Deploying the Helm Chart¶

Unzip the Helm Chart¶

The Helm Chart is provided as a compressed file. Unzip the Helm Chart to a directory on your local machine. This step is optional if you are not modifying the chart or values files.

tar -xvf stained-glass-engine.tgz

Configuration¶

Ensure that the llmApi.image and sgProxy.image values in the values.yaml file are set to the correct container images, described in the Prepare Containers section.

See the unzipped Helm Chart directory for the values.yaml file to view the values that can be modified, including (but not limited to) resources, replicas, environment variables, and image names.

You can override the default values, create a new partial values file, or set individual values using the --values or --set flags when deploying the Helm Chart.

Deploying¶

To deploy the Helm Chart, run the following command:

helm install stained-glass-engine ./stained-glass-engine

You can also specify custom values files or individual values using the --values or --set flags.

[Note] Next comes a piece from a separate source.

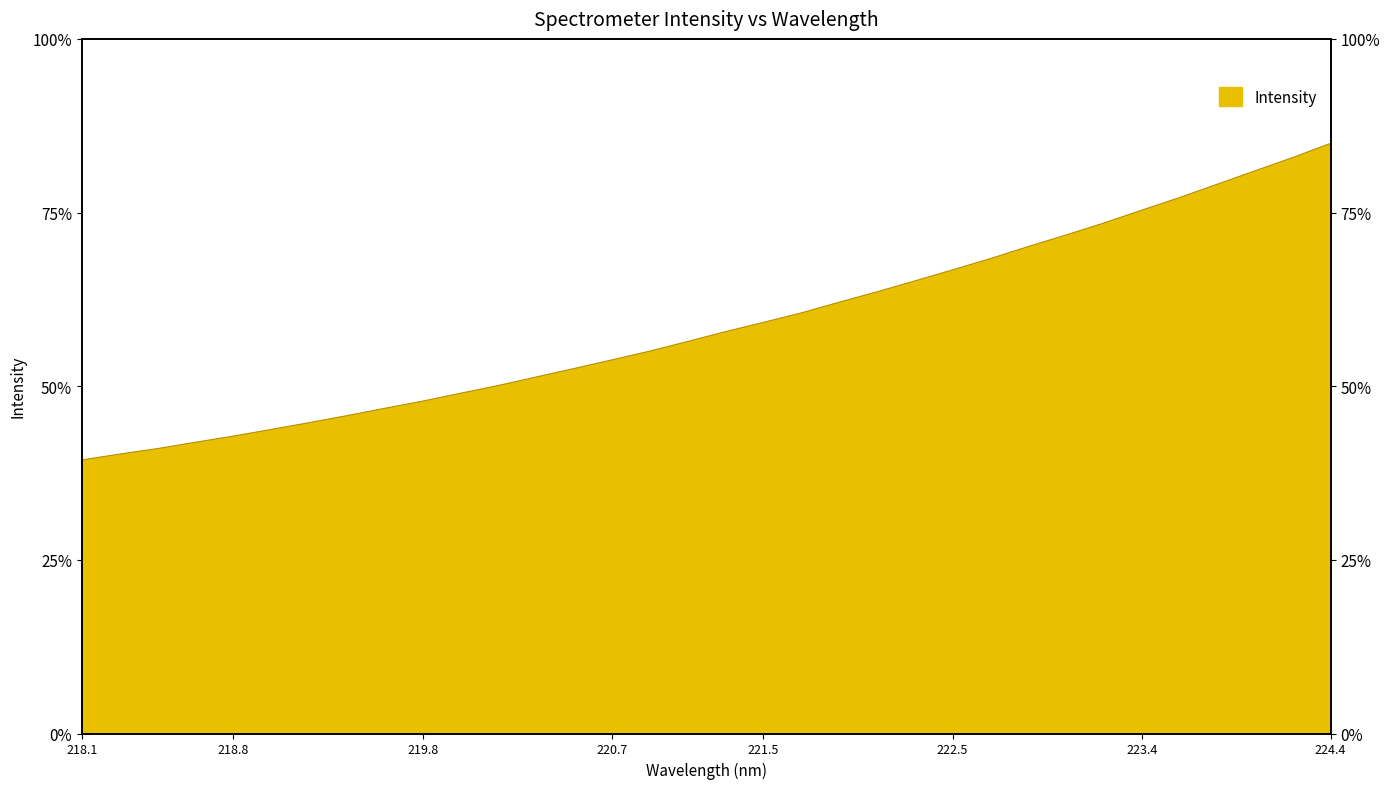

What is the label of the 1st point from the right?

224.4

For example:

helm install stained-glass-engine ./stained-glass-engine --values my-values.yaml

helm install stained-glass-engine ./stained-glass-engine --set llmApi.image=<your-registry>/llm-api-with-vllm:0.1.0 --set sgProxy.image=<your-registry>/stained-glass-transform-llama-3.1-8b-instruct-v0.1:0.19.2-c2efa8a

Inference using Stained Glass Proxy¶

Connecting to Stained Glass Proxy¶

The Helm Chart deployment does not include an ingress controller. You must set up an ingress or forward the service port to access the Stained Glass Proxy service.

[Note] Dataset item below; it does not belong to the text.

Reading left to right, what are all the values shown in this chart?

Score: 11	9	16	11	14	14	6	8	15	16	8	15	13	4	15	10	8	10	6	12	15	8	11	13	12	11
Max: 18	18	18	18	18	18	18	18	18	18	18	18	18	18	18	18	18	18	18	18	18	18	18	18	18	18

You can test your connection using its built-in Swagger UI at the /docs endpoint.

Interacting with the Stained Glass Proxy API¶

Once you can connect to the Stained Glass Proxy service, you can interact with its REST API to perform inference (see the API Reference for more details). The REST API is OpenAI-compatible, so you can use tools such as OpenAI's client or LangChain to interact with the service. See Tutorials for examples of how to use the service.